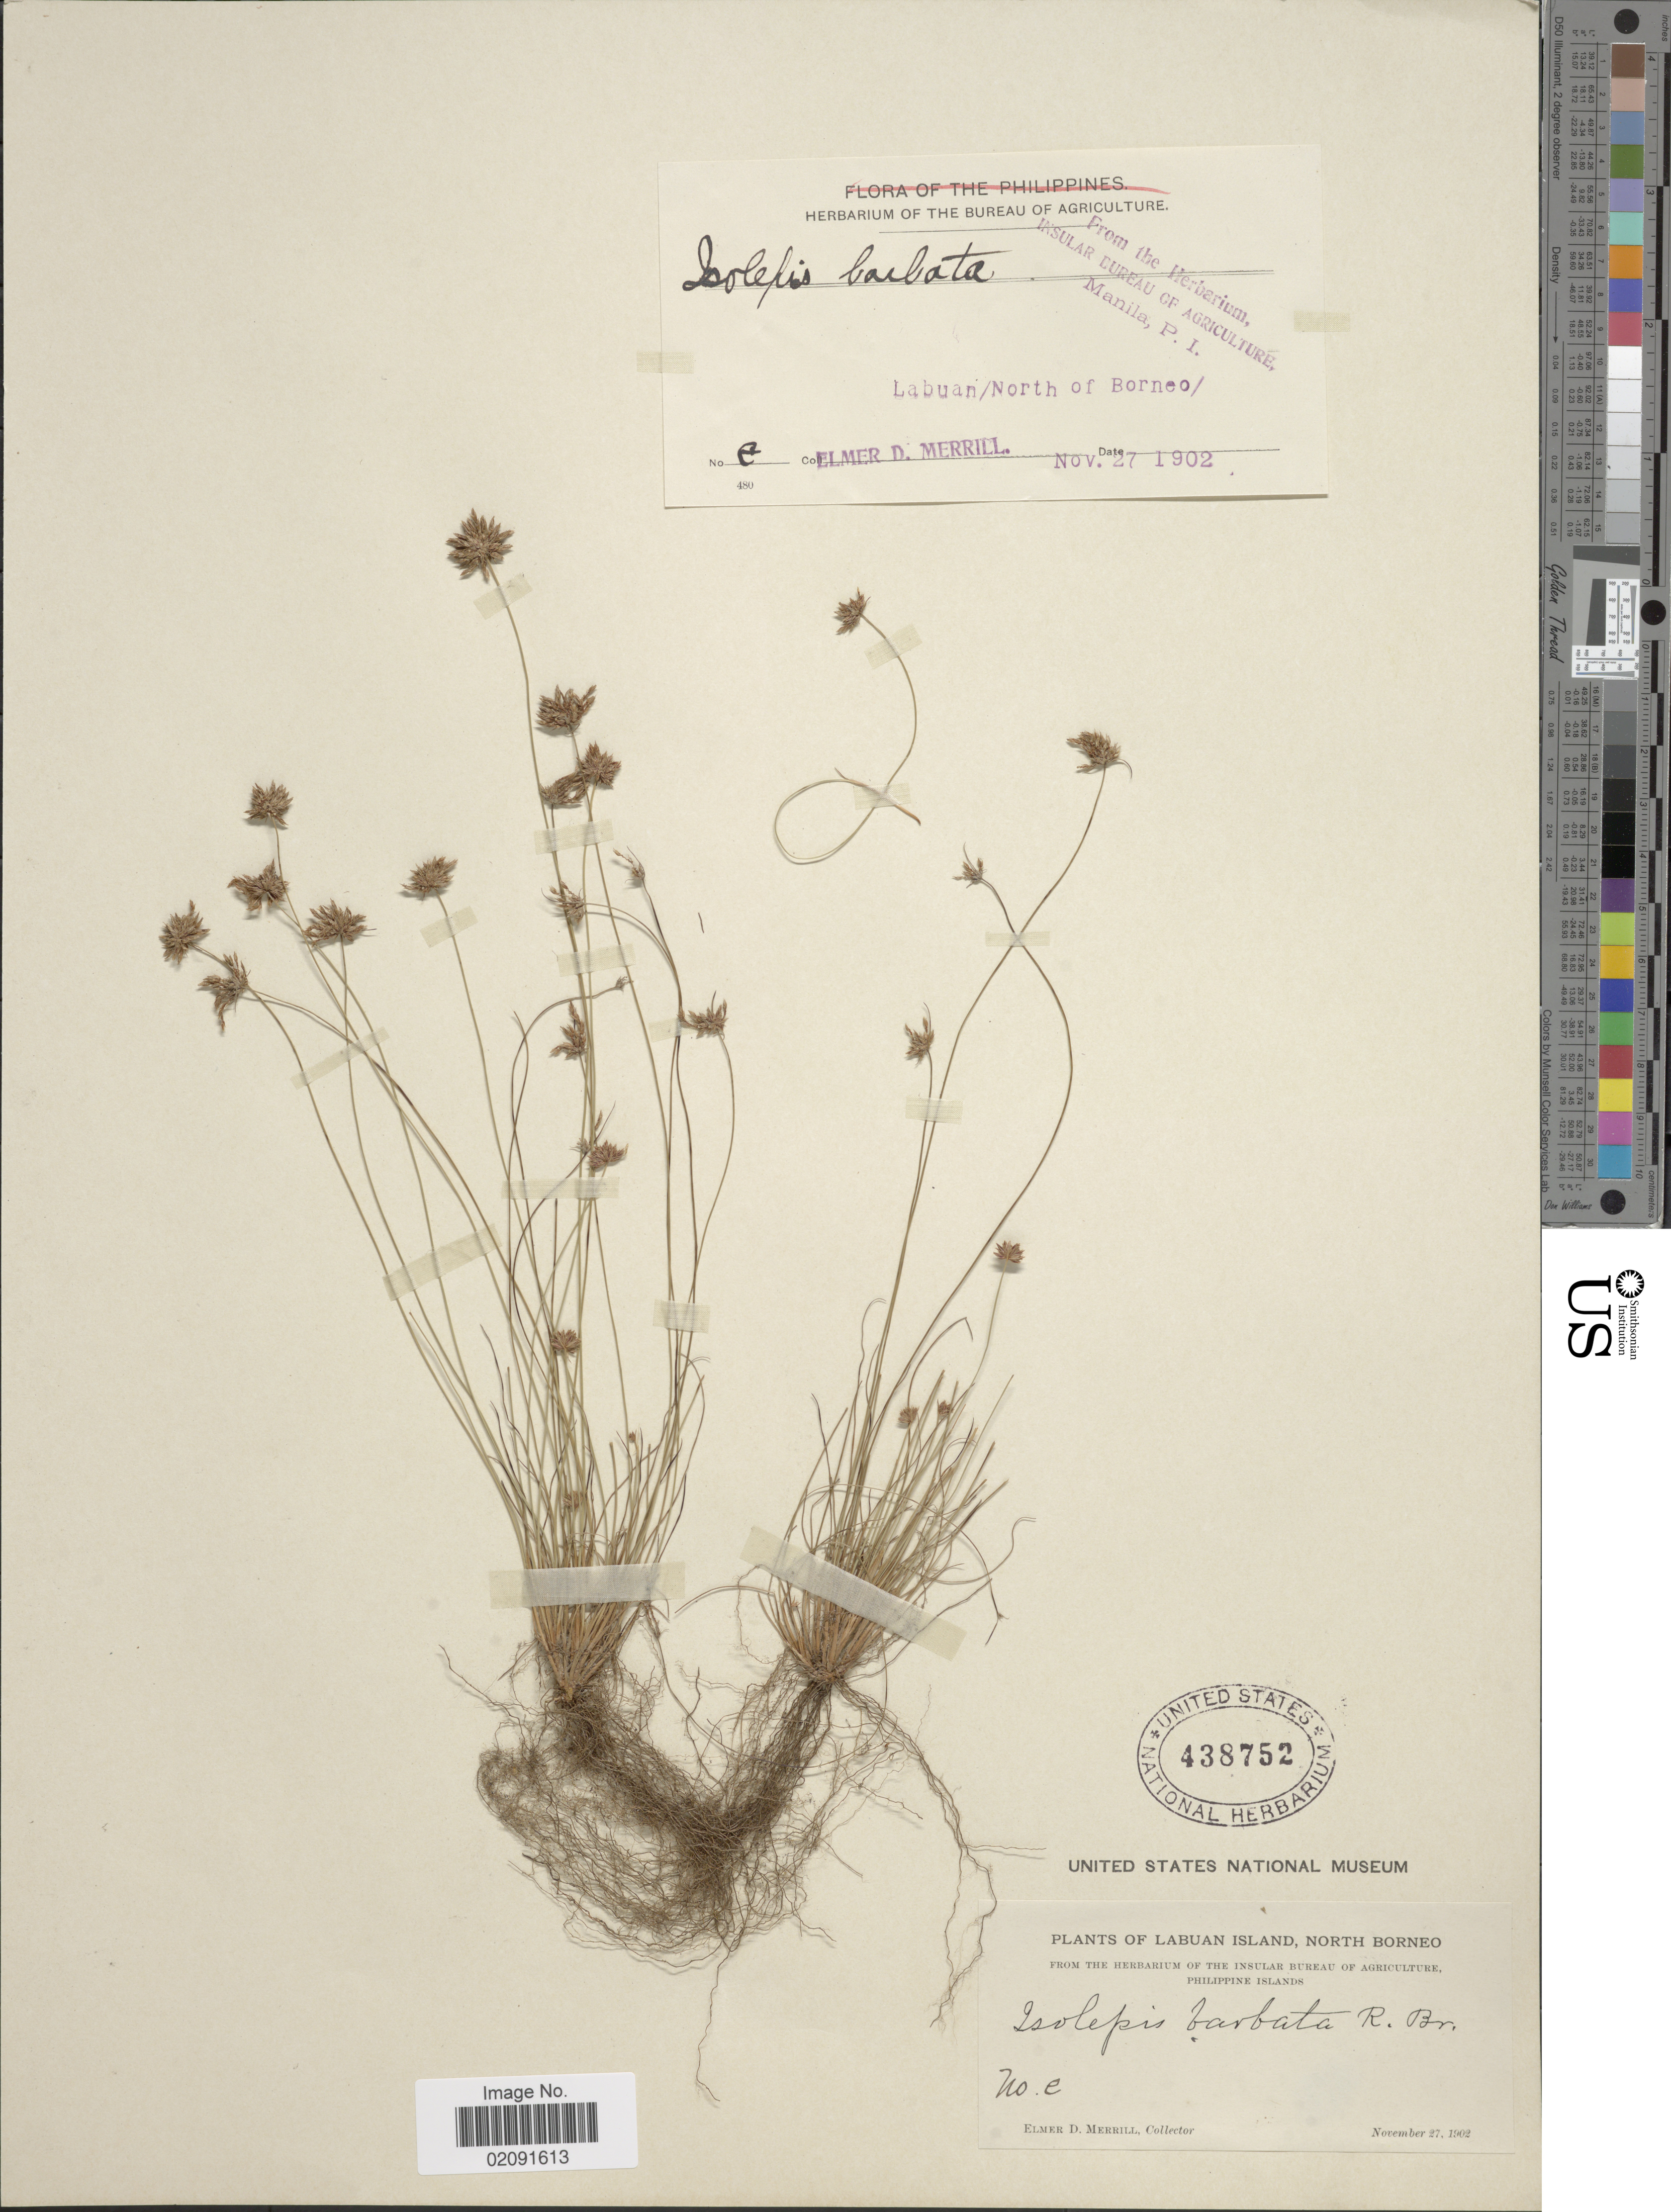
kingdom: Plantae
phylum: Tracheophyta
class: Liliopsida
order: Poales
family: Cyperaceae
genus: Bulbostylis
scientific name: Bulbostylis barbata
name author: (Rottb.) C.B. Clarke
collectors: E. D. Merrill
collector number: e?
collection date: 1902-11-27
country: Malaysia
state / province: Labuan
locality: Labuan Island, North Borneo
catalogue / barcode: US 438752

TASK DIRECTIONS
Transcribe every line of text in the item above character for character, leaving the picture out of your answer.

WRITTEN REPLY
kingdom: Plantae
phylum: Tracheophyta
class: Liliopsida
order: Poales
family: Cyperaceae
genus: Bulbostylis
scientific name: Bulbostylis barbata
name author: (Rottb.) C.B. Clarke
collectors: E. D. Merrill
collector number: e?
collection date: 1902-11-27
country: Malaysia
state / province: Labuan
locality: Labuan Island, North Borneo
catalogue / barcode: US 438752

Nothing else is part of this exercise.